(SOURCE EXTRACT)
=======
« Terrific Piece on Identitarianism by Adolph Reed | Main | Strange Bedfellows #7: Liberty Lists »

Wednesday, June 17, 2015

If Not Lethal Injection, Then What?

With lethal injection on its heels (as a practical matter, maybe constitutional matter too), one question that’s on many a mind is—if not lethal injection, then what?

The electric chair is pretty gruesome—you’re stuck with the sound and smell of burning flesh and it occasionally catches the condemned person’s head on fire. 

Hanging is pretty hard to get right—it’s supposed to kill by breaking the condemned person’s neck, but if the measurements are off (which is often the case), the person ends up either slowly strangling to death or getting decapitated. 

And the gas chamber is reminiscent of Nazi death camps and pretty grisly in its own right—the cyanide pumped into the chamber causes the condemned to die by asphyxiation, but not before a significant amount of gasping, drooling, and retching first.   Arizona got rid of its gas chamber in 1992 when an execution made the state attorney general vomit and the warden threaten to resign if he ever had to use it again.  In 1999, the Ninth Circuit declared it a violation of the Eighth Amendment’s “cruel and unusual punishments” clause.

That leaves the guillotine (not a chance), the firing squad, and Oklahoma’s newest innovation:  death by nitrogen gas.  Today I’ll consider the firing squad.  Tomorrow, nitrogen gas.
=======
(SUPPLIED DATA)
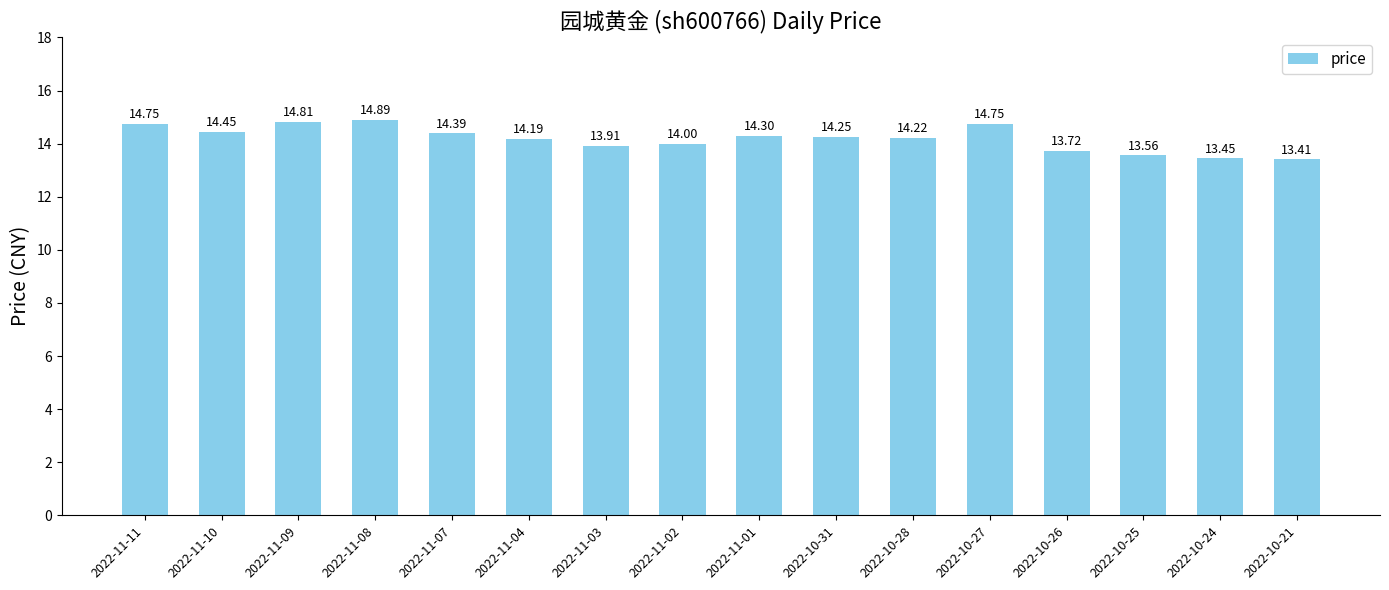

What is the approximate value at 2022-10-27?

14.8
=======
(BRIEF)
Write out the passage of the blog post on alternatives to lethal injection from "Wednesday, June 17, 2015" to "or getting decapitated.".

(EXPECTED ANSWER)
Wednesday, June 17, 2015

If Not Lethal Injection, Then What?

With lethal injection on its heels (as a practical matter, maybe constitutional matter too), one question that’s on many a mind is—if not lethal injection, then what?

The electric chair is pretty gruesome—you’re stuck with the sound and smell of burning flesh and it occasionally catches the condemned person’s head on fire. 

Hanging is pretty hard to get right—it’s supposed to kill by breaking the condemned person’s neck, but if the measurements are off (which is often the case), the person ends up either slowly strangling to death or getting decapitated.